Pelatih Timnas Indonesia U-20, Nova Arianto, memberikan penjelasan terkait status Fadly Alberto Hengga usai insiden kekerasan yang melibatkannya di ajang Elite Pro Academy (EPA) Super League U-20 2025/26.
Pemain yang akrab disapa Berto itu tengah menjalani proses evaluasi menyusul insiden “tendangan kungfu” yang terjadi di kompetisi tersebut. Kasusnya saat ini masih dalam penanganan Komite Disiplin PSSI.
Nova mengaku menyayangkan kejadian tersebut, namun menegaskan bahwa situasi ini dapat menjadi pelajaran penting bagi pemain muda tersebut.

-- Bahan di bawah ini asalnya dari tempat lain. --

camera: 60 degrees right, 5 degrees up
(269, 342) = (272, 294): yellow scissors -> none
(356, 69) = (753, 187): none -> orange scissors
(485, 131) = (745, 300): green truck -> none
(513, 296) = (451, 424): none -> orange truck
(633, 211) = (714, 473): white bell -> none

“Kalau Alberto, kita semua tahu situasi yang terjadi. Saya sangat menyayangkan, tetapi ini bukan untuk dibenarkan. Alberto adalah pemain muda dan saya pikir ini menjadi pelajaran yang baik,” ujar Nova di Jakarta, Rabu (29/4).

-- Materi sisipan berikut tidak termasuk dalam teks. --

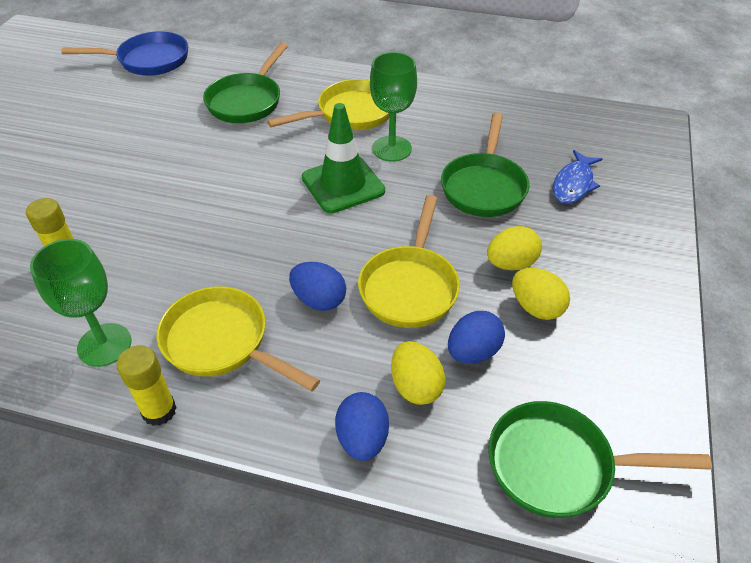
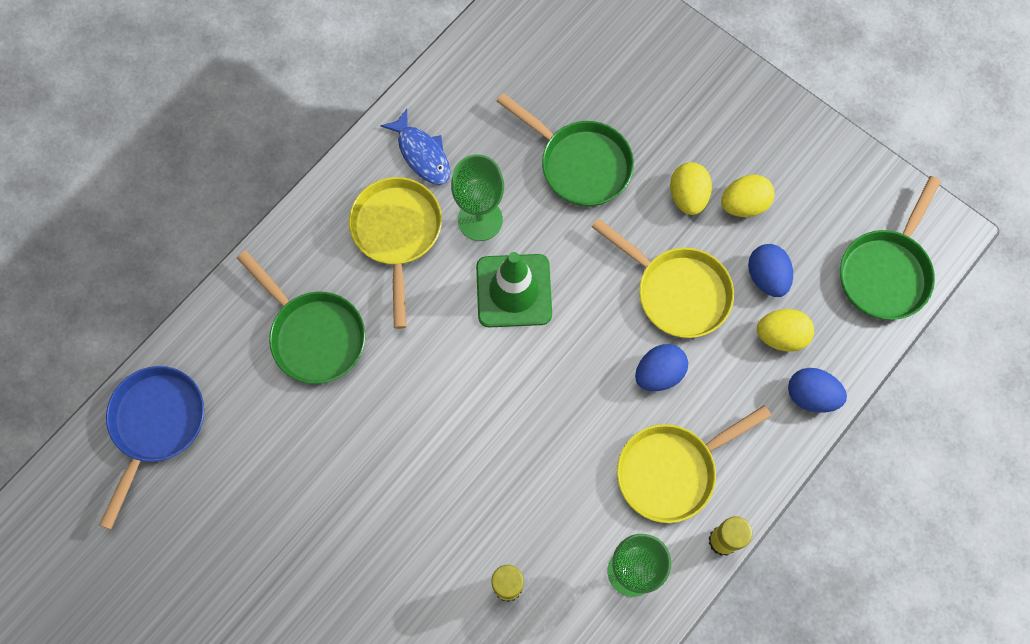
camera: 65 degrees left, 25 degrees up
(573, 184) = (614, 84): blue fish -> blue fish (422, 154)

Penilaian Tidak Hanya Soal Teknis
Nova menegaskan bahwa pemilihan pemain Timnas U-20 tidak hanya berdasarkan kemampuan teknis di lapangan. Faktor sikap dan kedisiplinan juga menjadi pertimbangan penting.
“Tim nasional akan memanggil pemain yang tidak hanya memiliki kualitas, tetapi juga attitude dan hal-hal lain yang menjadi catatan kami,” jelasnya.
Ia menambahkan bahwa pihaknya masih menunggu hasil keputusan Komite Disiplin sebelum mengambil langkah lebih lanjut terkait status Alberto.
“Kami masih menunggu hasil Komdis seperti apa. Setelah itu, kami akan melihat situasinya. Kami selalu terbuka terhadap semua pemain,” lanjut Nova.
Menunggu Evaluasi dan Harapan Perbaikan
Nova berharap Alberto dapat mengambil pelajaran dari insiden tersebut dan memperbaiki diri ke depannya.
Menurutnya, perkembangan pemain muda tidak hanya dilihat dari kemampuan bermain, tetapi juga kedewasaan dalam bersikap di dalam dan luar lapangan.
“Harapannya Alberto bisa banyak belajar. Kita lihat ke depan seperti apa perkembangannya,” pungkasnya.